I'm afraid I do not recall where I saw it, but there was an interview in which SE mentioned they are thinking about the macrobooks in FFXI and how they were used. Obviously this could mean any number of things, but it's possible that while we can switch armour anytime, armour acts much like the macrobooks in FFXI. Each set of armour and weapons has a preassigned set of abilities (set in town or in your "moghouse") that automatically switch all of your abilities to that set. In that way, we can quickly switch what type of character we are, but not what abilities we have already picked out for that type.
This was the same thought that I had, and I think it's both likely and, while maybe not ideal, a fairly solid way to go about it.
I wasn't acting like there was much customization in XI. I just meant there's a natural inclination on most player's part to find what works best and then expect everyone to follow suit. It's not a bad thing, but it leaves little room for people who like to experiment.
Ah, sorry then. My point was that in a game like XI, even though there's some decent elbow space for theoretical customization, it's not like there was really even any effort to balance out the subjobs. At no point did SE ever think, "Oh, 85% of the subjobs are by far less useful to class X than the others, maybe we should offer more incentive to sub them." And when the balances aren't so similar that people have to argue heatedly about them in the message boards for what amounts to differences that can only be detected by parser, yes, that tends to fuel the min/maxers who can rather easily say that "X is the best," rather than "A-Z are all very close."
As for it being human nature, that's only partially true. The people you're describing are not "everyone" and whether or not they become that kind of person in the first place can depend heavily on the climate of the game. Basically they tend to be something like this:
1. A competitive person. They want to be the best, rather than be the best they can.
2. Generally are not satisfied with the response that their min/maxing has yielded in the way of recognition; either they are not as good as they feel they should be, or people aren't as impressed by their accomplishments as they feel they should be.
3. Because their competitive playstyle has not impressed others sufficiently, they seek that recognition as a skilled and knowledgeable player by "helping" people to understand how good of a player they really are.
These are just the main offenders.
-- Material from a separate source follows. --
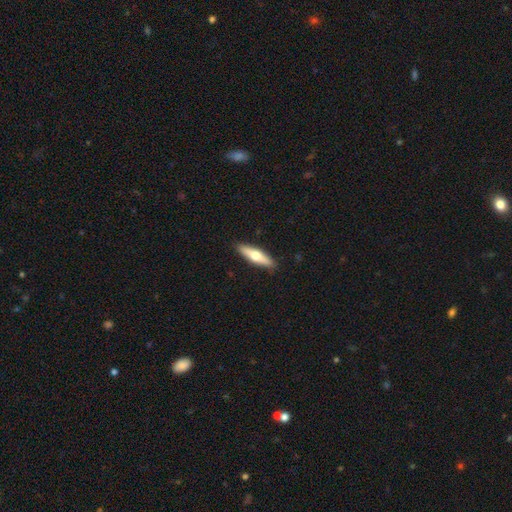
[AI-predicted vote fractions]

There are other people who contribute to the problem, like those who blame their own shortcomings on others, those who are afraid of being the worst (so they join in putting down those who deviate), and those who are genuinely just trying to figure out what's best for their own intellectual pursuit. But they can all feed that competitive person who craves recognition described above.
Nothing wrong with being able to change your skill sets anywhere, I think. Trick is to obviously make it so you can't do it so quickly and easily that you're basically multiple classes in one encounter.
I don't know. I can see both sides of it, but personally I favor that being limited because the more easily you can change, the more you're expected to change away from what you wanted to be into what's most effective. Not unlike wanting to come to an event as a DRG but being pressured to come as a BRD because that's what's needed. Of course it's great when you can just change because you wanted to.
And then I also think there's something to be said for working hard to develop one or two configurations that you can change slowly as your plans change, but not being allowed to instantly change. e.g., deciding I want to make my BRD more like a DRG, and slowly picking up the abilities and skills needed to do so. A gradual transformation rather than an instant one.